What they are going to have to do to survive will drastically decrease the life span for these girls. This is a fresh meat business so If they don’t take care of themselves they’ll be gone so quick that no one will remember their name! I always wonder what impact if any I had while I was performing? If my tenor in this business is to be forgotten than the words I leave behind will dame sure not be! I want there to be a shit storm -a- brewing wondering who’s about to be dragged behind the truck! I’ll be back in mid December to take some well deserved rest and enjoy the holidays.

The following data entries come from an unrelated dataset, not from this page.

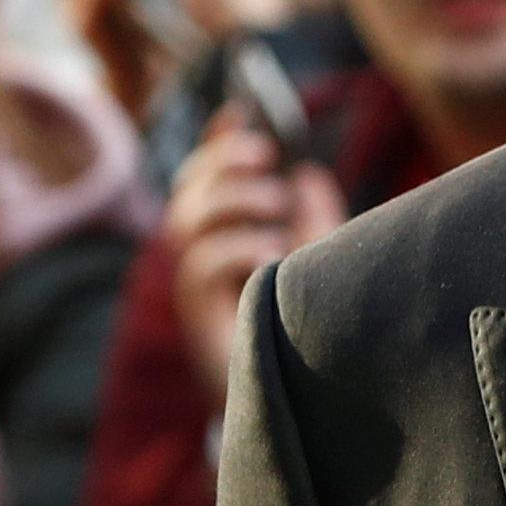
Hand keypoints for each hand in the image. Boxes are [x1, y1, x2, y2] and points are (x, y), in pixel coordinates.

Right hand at [168, 111, 345, 402]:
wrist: (311, 396)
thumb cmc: (312, 323)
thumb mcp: (318, 257)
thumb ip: (310, 215)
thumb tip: (306, 174)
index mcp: (227, 238)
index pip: (206, 177)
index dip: (217, 141)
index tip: (243, 109)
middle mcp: (202, 261)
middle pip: (188, 193)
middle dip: (221, 162)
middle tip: (266, 157)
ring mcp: (197, 292)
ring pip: (186, 223)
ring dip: (234, 202)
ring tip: (278, 213)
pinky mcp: (202, 320)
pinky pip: (200, 267)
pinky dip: (238, 249)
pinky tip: (274, 258)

In a not so festive moment I will give you some candid thoughts about my life past, present, and future. I’m going to address this business. The people I’ve worked for and with. I’m going to give you the events that led up to my retirement. I’m going to let you know about the nasty little rumors about where I grew up and who makes up my inner circle! I’m going to follow up on some of my political rants and will open a wound with a P.A turned website spinner. I will expose him for who he really is.

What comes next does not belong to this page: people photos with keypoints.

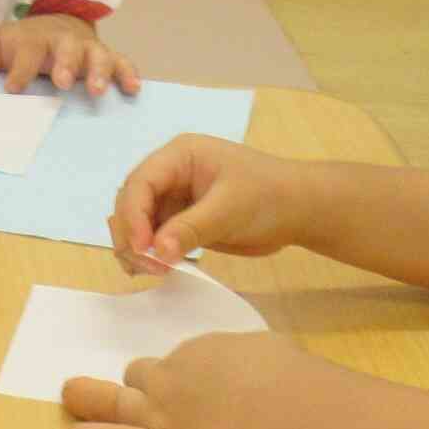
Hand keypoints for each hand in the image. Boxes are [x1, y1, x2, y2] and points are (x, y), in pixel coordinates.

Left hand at [0, 13, 139, 98]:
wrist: (54, 25)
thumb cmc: (23, 44)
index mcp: (34, 38)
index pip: (27, 51)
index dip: (20, 69)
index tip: (13, 87)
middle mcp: (63, 42)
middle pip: (66, 48)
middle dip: (65, 64)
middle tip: (62, 82)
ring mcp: (88, 49)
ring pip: (98, 55)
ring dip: (99, 71)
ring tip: (98, 91)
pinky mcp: (106, 57)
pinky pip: (122, 62)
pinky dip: (129, 73)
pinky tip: (133, 89)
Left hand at [59, 332, 296, 428]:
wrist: (273, 407)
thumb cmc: (286, 378)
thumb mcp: (270, 353)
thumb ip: (254, 363)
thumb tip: (261, 370)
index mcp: (205, 353)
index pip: (187, 363)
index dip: (190, 375)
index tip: (202, 383)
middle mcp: (175, 378)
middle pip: (143, 374)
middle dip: (136, 379)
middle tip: (126, 378)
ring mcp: (161, 414)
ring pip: (119, 402)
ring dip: (92, 398)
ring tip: (71, 395)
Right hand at [107, 134, 320, 274]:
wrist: (298, 210)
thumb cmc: (268, 196)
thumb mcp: (230, 208)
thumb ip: (191, 228)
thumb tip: (156, 251)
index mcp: (179, 156)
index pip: (140, 183)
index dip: (134, 215)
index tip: (143, 248)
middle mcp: (170, 175)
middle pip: (130, 204)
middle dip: (133, 235)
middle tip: (151, 267)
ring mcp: (174, 200)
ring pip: (137, 225)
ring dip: (137, 249)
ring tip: (157, 271)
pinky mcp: (181, 223)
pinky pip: (154, 239)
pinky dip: (151, 256)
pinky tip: (162, 270)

I will expose the motives that fuel his unwarranted-one sided attack that left me vengeful until election day! LOL I want to give you my REAL thoughts about the interracial scenes I did and the idea of race mixing in general. (You’ll want to read that one-LOL) I will give you and informed breakdown of the racial hypocrisy that floats over my race/religeon. I’ll break down the music that is my life and the weaknesses that is popular music. Lets just say that when I shop for music I don’t look on the album covers to see what looks cool.-lol- I’ll break down the before mentioned Extreme Associates meltdown and the fortunate break-up. I’ll break down the treatment of women in this business, the people who hate them, and the motives behind it. I’ll make sure to fair and balance it with the hypocrisy that is the FEMALE sex worker as well. I will name names behind the best and worst scenes that i’ve done and what really happens before that little red light comes on. Hell cometh and I’m bringing it! —–

J fucking D

P.S-Since i’m in the honest mood I want to clear up a bad pr decision. This is my way of carving TRUTH into my forearm. When I was coming back to this business and launching my site I chose to cut all ties publicly. Even though every filthy thing I ever did on camera was while I was married I chose to publicly denounce my marriage. Under others advice the thought was that guys would feel closer to me without the old ball and chain. The truth is that if i’m attracted to you we can FUCK anytime married or not. I’ve been with my husband for over 11 years now. The last couple of years have been the best of our marriage. I even practiced monogamy for a couple minutes. LOL-My husband has taken care of me every step of the way during my health issues and i’m proud to say that I feel better than ever w/ the understanding that my condition will one day kill me. For now i’m living it up! Some of my fans believing that I wasn’t married wrote me and said that they would marry me because their health insurance would cover me as their wife. You know who you are and i’ll always love that gesture. That’s the good human being that you rarely associate with porn. Thanks for all the support guys!